**REQUIRED TASK**: Substitute "original" for "first one" throughout the records below and reproduce them with nothing else changed.

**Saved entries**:
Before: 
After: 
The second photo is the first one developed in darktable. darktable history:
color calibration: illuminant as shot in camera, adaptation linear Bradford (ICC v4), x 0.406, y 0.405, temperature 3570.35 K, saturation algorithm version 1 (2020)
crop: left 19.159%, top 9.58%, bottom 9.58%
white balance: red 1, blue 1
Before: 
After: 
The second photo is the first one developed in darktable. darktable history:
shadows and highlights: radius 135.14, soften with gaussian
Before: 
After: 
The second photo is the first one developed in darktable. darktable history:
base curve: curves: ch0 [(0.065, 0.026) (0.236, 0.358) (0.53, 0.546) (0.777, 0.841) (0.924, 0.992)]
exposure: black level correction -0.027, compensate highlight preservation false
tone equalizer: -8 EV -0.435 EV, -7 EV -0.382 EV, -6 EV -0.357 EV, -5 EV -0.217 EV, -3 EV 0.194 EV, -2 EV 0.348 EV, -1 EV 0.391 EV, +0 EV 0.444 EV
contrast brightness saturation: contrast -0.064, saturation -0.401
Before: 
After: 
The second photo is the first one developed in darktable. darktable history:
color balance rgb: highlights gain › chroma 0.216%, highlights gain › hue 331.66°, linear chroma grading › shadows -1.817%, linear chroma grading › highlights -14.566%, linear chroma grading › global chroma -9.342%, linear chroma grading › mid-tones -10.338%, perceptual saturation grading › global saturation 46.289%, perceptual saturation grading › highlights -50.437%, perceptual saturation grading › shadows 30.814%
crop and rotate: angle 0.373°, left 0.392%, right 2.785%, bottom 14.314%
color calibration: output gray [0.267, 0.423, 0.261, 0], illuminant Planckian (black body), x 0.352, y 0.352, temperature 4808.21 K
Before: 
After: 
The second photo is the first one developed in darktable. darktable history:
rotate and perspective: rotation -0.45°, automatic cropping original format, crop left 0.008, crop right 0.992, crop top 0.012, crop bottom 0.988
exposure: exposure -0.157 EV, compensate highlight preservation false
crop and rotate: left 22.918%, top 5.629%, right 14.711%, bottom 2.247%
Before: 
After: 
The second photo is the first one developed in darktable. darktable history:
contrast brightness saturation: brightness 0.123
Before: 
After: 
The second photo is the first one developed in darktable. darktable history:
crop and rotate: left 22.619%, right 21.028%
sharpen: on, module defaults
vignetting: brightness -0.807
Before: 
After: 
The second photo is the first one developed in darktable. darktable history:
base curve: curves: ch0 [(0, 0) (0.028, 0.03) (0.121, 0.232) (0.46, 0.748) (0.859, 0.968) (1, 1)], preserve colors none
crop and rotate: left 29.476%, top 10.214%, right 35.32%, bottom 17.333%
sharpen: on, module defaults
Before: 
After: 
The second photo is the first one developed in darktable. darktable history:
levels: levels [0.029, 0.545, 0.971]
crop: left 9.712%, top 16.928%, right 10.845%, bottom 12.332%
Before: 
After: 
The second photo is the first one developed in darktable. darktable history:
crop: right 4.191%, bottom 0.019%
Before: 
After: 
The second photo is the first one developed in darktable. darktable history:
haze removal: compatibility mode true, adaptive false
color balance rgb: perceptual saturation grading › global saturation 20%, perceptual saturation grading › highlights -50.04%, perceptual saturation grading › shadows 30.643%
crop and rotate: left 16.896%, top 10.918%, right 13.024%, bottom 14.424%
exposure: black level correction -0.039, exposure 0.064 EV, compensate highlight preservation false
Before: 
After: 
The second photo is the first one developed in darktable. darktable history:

**PROBLEM SOLUTION**:
Before: 
After: 
The second photo is the original developed in darktable. darktable history:
color calibration: illuminant as shot in camera, adaptation linear Bradford (ICC v4), x 0.406, y 0.405, temperature 3570.35 K, saturation algorithm version 1 (2020)
crop: left 19.159%, top 9.58%, bottom 9.58%
white balance: red 1, blue 1
Before: 
After: 
The second photo is the original developed in darktable. darktable history:
shadows and highlights: radius 135.14, soften with gaussian
Before: 
After: 
The second photo is the original developed in darktable. darktable history:
base curve: curves: ch0 [(0.065, 0.026) (0.236, 0.358) (0.53, 0.546) (0.777, 0.841) (0.924, 0.992)]
exposure: black level correction -0.027, compensate highlight preservation false
tone equalizer: -8 EV -0.435 EV, -7 EV -0.382 EV, -6 EV -0.357 EV, -5 EV -0.217 EV, -3 EV 0.194 EV, -2 EV 0.348 EV, -1 EV 0.391 EV, +0 EV 0.444 EV
contrast brightness saturation: contrast -0.064, saturation -0.401
Before: 
After: 
The second photo is the original developed in darktable. darktable history:
color balance rgb: highlights gain › chroma 0.216%, highlights gain › hue 331.66°, linear chroma grading › shadows -1.817%, linear chroma grading › highlights -14.566%, linear chroma grading › global chroma -9.342%, linear chroma grading › mid-tones -10.338%, perceptual saturation grading › global saturation 46.289%, perceptual saturation grading › highlights -50.437%, perceptual saturation grading › shadows 30.814%
crop and rotate: angle 0.373°, left 0.392%, right 2.785%, bottom 14.314%
color calibration: output gray [0.267, 0.423, 0.261, 0], illuminant Planckian (black body), x 0.352, y 0.352, temperature 4808.21 K
Before: 
After: 
The second photo is the original developed in darktable. darktable history:
rotate and perspective: rotation -0.45°, automatic cropping original format, crop left 0.008, crop right 0.992, crop top 0.012, crop bottom 0.988
exposure: exposure -0.157 EV, compensate highlight preservation false
crop and rotate: left 22.918%, top 5.629%, right 14.711%, bottom 2.247%
Before: 
After: 
The second photo is the original developed in darktable. darktable history:
contrast brightness saturation: brightness 0.123
Before: 
After: 
The second photo is the original developed in darktable. darktable history:
crop and rotate: left 22.619%, right 21.028%
sharpen: on, module defaults
vignetting: brightness -0.807
Before: 
After: 
The second photo is the original developed in darktable. darktable history:
base curve: curves: ch0 [(0, 0) (0.028, 0.03) (0.121, 0.232) (0.46, 0.748) (0.859, 0.968) (1, 1)], preserve colors none
crop and rotate: left 29.476%, top 10.214%, right 35.32%, bottom 17.333%
sharpen: on, module defaults
Before: 
After: 
The second photo is the original developed in darktable. darktable history:
levels: levels [0.029, 0.545, 0.971]
crop: left 9.712%, top 16.928%, right 10.845%, bottom 12.332%
Before: 
After: 
The second photo is the original developed in darktable. darktable history:
crop: right 4.191%, bottom 0.019%
Before: 
After: 
The second photo is the original developed in darktable. darktable history:
haze removal: compatibility mode true, adaptive false
color balance rgb: perceptual saturation grading › global saturation 20%, perceptual saturation grading › highlights -50.04%, perceptual saturation grading › shadows 30.643%
crop and rotate: left 16.896%, top 10.918%, right 13.024%, bottom 14.424%
exposure: black level correction -0.039, exposure 0.064 EV, compensate highlight preservation false
Before: 
After: 
The second photo is the original developed in darktable. darktable history:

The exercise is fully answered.